• WHAT YOU NEED TO DO
Looking only at the lines below that contain "source", give the number of them and no other text.

-------- AVAILABLE DATA

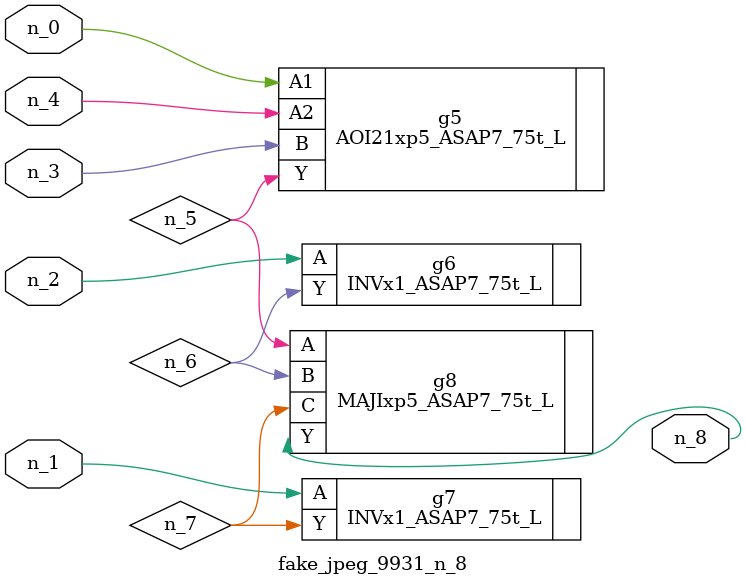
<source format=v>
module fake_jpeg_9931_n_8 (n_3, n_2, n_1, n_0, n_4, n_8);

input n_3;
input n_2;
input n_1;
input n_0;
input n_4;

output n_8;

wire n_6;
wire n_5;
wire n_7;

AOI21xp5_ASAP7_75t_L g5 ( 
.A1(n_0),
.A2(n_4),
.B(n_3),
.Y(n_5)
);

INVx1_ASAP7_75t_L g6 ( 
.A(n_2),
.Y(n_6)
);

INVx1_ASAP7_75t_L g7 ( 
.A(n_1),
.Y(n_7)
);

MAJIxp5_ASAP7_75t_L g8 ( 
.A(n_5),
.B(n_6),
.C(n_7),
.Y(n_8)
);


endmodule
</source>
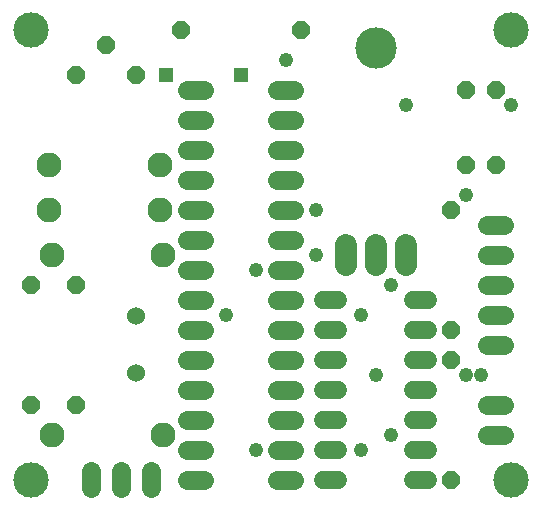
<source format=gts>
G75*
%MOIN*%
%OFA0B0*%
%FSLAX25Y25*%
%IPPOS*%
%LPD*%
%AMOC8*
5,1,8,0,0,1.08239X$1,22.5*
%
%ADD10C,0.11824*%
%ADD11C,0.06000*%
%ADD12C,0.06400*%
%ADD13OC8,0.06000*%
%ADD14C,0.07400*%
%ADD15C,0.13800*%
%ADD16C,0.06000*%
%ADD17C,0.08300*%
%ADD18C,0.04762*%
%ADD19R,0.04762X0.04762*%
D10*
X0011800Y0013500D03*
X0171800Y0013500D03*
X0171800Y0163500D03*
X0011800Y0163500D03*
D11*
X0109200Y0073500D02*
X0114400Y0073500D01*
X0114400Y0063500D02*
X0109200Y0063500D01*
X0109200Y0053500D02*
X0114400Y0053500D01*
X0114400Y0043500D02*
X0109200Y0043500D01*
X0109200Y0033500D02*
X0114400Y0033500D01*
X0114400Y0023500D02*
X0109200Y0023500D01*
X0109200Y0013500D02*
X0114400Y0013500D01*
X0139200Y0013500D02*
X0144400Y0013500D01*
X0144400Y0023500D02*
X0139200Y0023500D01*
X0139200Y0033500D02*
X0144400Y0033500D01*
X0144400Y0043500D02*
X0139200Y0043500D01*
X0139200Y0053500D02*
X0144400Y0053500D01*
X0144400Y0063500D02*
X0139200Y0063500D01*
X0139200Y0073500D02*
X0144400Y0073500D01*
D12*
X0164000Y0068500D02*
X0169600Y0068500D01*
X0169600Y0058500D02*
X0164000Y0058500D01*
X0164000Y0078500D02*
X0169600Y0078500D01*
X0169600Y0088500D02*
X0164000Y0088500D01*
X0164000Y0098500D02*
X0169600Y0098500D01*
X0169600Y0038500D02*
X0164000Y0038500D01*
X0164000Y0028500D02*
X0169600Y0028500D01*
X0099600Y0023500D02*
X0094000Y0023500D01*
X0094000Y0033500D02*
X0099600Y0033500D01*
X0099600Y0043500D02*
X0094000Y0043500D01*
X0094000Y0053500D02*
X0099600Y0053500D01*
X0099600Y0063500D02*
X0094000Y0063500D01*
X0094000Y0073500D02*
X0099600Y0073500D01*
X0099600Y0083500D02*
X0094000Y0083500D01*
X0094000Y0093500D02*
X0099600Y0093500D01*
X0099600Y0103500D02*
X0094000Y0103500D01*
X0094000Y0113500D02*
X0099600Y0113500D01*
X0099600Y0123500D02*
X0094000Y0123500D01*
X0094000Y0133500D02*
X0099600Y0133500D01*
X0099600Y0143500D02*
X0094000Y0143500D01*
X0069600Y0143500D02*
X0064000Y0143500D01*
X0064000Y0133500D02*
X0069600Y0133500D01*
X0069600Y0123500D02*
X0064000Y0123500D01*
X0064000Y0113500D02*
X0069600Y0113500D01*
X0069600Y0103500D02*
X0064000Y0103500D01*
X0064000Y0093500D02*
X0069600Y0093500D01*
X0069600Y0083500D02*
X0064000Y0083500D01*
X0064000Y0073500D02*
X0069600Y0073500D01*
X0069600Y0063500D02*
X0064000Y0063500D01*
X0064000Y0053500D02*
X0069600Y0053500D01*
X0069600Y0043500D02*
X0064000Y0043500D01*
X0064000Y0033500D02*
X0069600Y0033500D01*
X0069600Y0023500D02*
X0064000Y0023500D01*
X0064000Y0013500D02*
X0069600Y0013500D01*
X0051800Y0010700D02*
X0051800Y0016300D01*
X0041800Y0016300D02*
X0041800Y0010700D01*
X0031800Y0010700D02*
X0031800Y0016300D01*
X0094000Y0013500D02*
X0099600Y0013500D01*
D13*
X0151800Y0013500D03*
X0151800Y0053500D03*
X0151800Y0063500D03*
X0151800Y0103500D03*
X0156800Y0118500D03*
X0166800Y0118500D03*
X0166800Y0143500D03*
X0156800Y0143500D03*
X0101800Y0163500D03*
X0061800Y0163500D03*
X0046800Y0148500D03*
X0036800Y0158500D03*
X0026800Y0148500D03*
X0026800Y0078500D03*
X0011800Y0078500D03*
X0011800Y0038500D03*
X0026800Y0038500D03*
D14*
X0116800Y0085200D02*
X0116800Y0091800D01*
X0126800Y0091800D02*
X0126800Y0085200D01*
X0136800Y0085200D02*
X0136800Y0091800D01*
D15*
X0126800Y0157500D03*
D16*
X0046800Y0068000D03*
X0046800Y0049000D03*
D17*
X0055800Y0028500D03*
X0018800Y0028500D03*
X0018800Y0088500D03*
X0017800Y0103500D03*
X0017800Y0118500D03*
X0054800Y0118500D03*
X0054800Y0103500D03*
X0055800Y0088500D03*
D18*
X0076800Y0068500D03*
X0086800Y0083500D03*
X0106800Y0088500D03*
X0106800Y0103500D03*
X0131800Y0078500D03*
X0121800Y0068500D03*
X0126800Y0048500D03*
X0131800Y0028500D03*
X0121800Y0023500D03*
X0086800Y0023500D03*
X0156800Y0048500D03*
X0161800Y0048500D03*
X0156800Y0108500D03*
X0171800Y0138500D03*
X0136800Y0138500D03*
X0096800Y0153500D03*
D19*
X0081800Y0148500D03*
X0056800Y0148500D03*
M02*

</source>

----------------

• WRITTEN RESPONSE
4